Exactly the same with 'save':
Saving money is a good idea in the long run. = ok
The cost of the new kitchen ate into his savings. = ok
He put some money away each month and built up a savings. = wrong, wrong, wrong!

Nasty, Brutish & Short, Thursday, 1 November 2007 08:47 (eighteen years ago)

But you could still never say 'a leavings'!

It could work. 'An innings' is perfectly OK, over here at least :)

Madchen, Thursday, 1 November 2007 13:50 (eighteen years ago)

NBS, you would never say "a leavings" because LEAVINGS IS PLURAL. You'd never say "a tomatoes" either.

Laurel, Thursday, 1 November 2007 14:24 (eighteen years ago)

So is it "less savings" or "fewer savings"?

AAAAAAAAAAAAAAAAAAAAH

Tracer Hand, Thursday, 1 November 2007 14:44 (eighteen years ago)

Less, of course. 25% is less of a savings than 50%.

Laurel, Thursday, 1 November 2007 14:54 (eighteen years ago)

Ah.

Tracer Hand, Thursday, 1 November 2007 14:55 (eighteen years ago)

fewer.

but i can totally understand why laurel (and presumably nabisco) would say "less".

grimly fiendish, Friday, 2 November 2007 08:44 (eighteen years ago)

(and presumably several million other americans, natch.)

grimly fiendish, Friday, 2 November 2007 08:45 (eighteen years ago)

If you're talking about savings in a bank, then surely "less". You don't count such savings one by one.

Alba, Friday, 2 November 2007 08:48 (eighteen years ago)

i do. "one, two, thr ... oh. two."

grimly fiendish, Friday, 2 November 2007 09:26 (eighteen years ago)

less savings fine less of a savings mental-sounding

RJG, Friday, 2 November 2007 09:29 (eighteen years ago)

NBS, you would never say "a leavings" because LEAVINGS IS PLURAL. You'd never say "a tomatoes" either.

That's exactly my point. That's why you would never say "a savings". Nabisco suggested 'leavings' and 'savings' had the same properties.

Nasty, Brutish & Short, Friday, 2 November 2007 09:37 (eighteen years ago)

I have read an argument for using 'less' with percentages, I think something to do with it expressing a quantity of a whole.
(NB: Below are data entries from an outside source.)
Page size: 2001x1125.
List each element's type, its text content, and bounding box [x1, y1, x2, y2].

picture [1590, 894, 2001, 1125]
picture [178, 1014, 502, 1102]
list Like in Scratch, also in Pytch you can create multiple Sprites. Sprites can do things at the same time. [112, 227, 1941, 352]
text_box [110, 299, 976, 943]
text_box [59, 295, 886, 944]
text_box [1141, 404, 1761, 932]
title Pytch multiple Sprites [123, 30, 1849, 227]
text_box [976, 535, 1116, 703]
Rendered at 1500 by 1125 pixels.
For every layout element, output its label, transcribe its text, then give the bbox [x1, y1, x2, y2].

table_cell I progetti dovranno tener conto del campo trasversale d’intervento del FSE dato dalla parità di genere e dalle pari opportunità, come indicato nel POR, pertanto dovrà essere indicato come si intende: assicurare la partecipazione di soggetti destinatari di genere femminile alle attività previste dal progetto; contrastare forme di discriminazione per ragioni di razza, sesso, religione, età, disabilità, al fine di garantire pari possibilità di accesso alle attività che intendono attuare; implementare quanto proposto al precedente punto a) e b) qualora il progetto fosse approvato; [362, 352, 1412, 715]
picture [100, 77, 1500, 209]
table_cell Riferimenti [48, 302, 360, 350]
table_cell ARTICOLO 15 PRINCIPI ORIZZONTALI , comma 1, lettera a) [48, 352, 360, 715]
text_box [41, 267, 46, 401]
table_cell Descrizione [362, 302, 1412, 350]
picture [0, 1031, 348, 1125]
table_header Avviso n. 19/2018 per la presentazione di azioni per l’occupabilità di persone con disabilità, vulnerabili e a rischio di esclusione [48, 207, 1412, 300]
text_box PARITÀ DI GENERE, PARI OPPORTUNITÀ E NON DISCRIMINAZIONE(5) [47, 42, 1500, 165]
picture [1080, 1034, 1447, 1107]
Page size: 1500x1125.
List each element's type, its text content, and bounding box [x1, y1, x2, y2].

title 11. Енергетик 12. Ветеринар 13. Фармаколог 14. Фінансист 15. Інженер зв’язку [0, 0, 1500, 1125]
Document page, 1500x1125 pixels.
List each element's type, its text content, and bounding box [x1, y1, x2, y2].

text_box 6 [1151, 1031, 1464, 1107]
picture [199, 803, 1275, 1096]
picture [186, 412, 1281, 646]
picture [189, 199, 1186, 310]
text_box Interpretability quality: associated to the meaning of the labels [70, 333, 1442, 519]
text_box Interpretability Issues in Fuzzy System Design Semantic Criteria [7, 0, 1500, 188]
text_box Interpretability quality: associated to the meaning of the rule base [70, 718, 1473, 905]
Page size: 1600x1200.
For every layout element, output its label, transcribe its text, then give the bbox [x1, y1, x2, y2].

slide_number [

Less than 10% of universities, not fewer than 10% of universities.

Madchen, Friday, 2 November 2007 13:23 (eighteen years ago)

I think either of those could be all right - in the first one, the 'less' applies to the percentage, and in the second it is 'fewer' universities. But, yes, footballers would not be allowed to give 'fewer than 110%' though it'd be funny if one said that.

Eyeball Kicks, Friday, 2 November 2007 13:58 (eighteen years ago)

your guyes' savingses' grammar theories are less convincing than a few things

rrrobyn, Friday, 2 November 2007 14:47 (eighteen years ago)

I've no idea what anyone's on about anymore.

Alba, Friday, 2 November 2007 15:04 (eighteen years ago)

"Fewer than 110%" makes no sense, but "fewer than 10% of universities" does, because although we might not know it, 10% of universities is a fixed, definite number, so actually we're saying "fewer than 35" or whatever.

"A savings" is clearly madness but if British English has similar plural-sounding singulars then perhaps that's madness too.

Mark C, Friday, 2 November 2007 15:04 (eighteen years ago)

If you think it's all got incomprehensible you've got another thing coming.

Mark C, Friday, 2 November 2007 15:05 (eighteen years ago)

"Fewer than half of all Americans support the Iraq war"

"Less than half of all Americans support the Iraq war"

Fewer sounds a bit strange to me. Which makes me think it shouldn't be used with percentages either.

Zelda Zonk, Friday, 2 November 2007 15:18 (eighteen years ago)

Ahhh a little help from the American Heritage Dict:

1. savings Money saved: a bank account for savings.
2. savings (used with a sing. verb) Usage Problem An amount of money saved: a rebate that yielded a savings of $50.

Usage Note: Traditionalists state that one should use the form a saving when referring to an amount of money that is saved. Indeed, that is the form English speakers outside of the United States normally use. In the United States the plural form a savings is widely used with a singular verb (as in A savings of $50 is most welcome); nonetheless, 57 percent of the Usage Panel find it unacceptable.